To provide and maintain a Navy;

Congress is here granted authority to create and maintain a navy.

Unlike appropriations for the Army, appropriations for the Navy  have no time limit. The Founders regarded a standing Navy as no great threat to republican government, so long as the army was firmly under civilian control, and understood that building and fitting out ships required appropriations over periods of several years.

The Constitution was written and adopted at a time when Britain still ruled the waves. Having a Navy at all was a rather bold move. During the Revolutionary War, most ships under the American flag were privateers, civilian ships whose masters had letters of marque authorizing them to seize enemy shipping on behalf of the American government. But lack of a navy had greatly hindered the American cause. During the disastrous New York campaign, the British had literally  hundreds of ships in New York Harbor or thereabouts, giving them a freedom of movement that allowed them to outflank the Americans repeatedly. (It could even be argued that this advantage was not pressed as hard as it could have been.) With this as recent history, the Founders were willing for Congress to provide as large a navy as the national budget would permit.
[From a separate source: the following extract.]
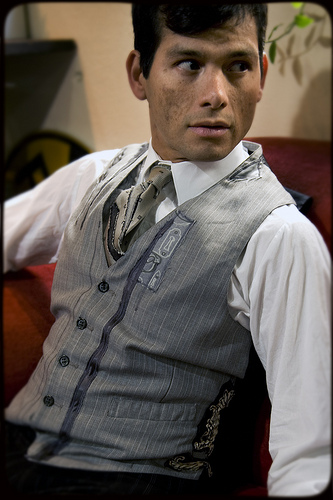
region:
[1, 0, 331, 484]
Man wearing a tan vest with buttons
Nevertheless, it was not until well after the War of 1812 that the U.S. Navy was powerful enough even to be a regional naval power. The national defense relied on distance from potentially  hostile powers and on the Army, clearly the senior service throughout the early part of American history. It was not until the Civil War that the U.S. had a navy capable even of guaranteeing control of its own waters, and not until the post-World War I naval limitations treaties that the U.S. was acknowledged as the peer of the British in naval might.

Today the U.S. Navy is overwhelmingly the most powerful in the world, in contrast with an Army that is merely in the top ten. Together with the Air Force, the Navy is capable of projecting considerable power overseas — a recognition that isolation is no longer any protection, and an acknowledgement that we are the guarantors of the security of numerous smaller liberal states.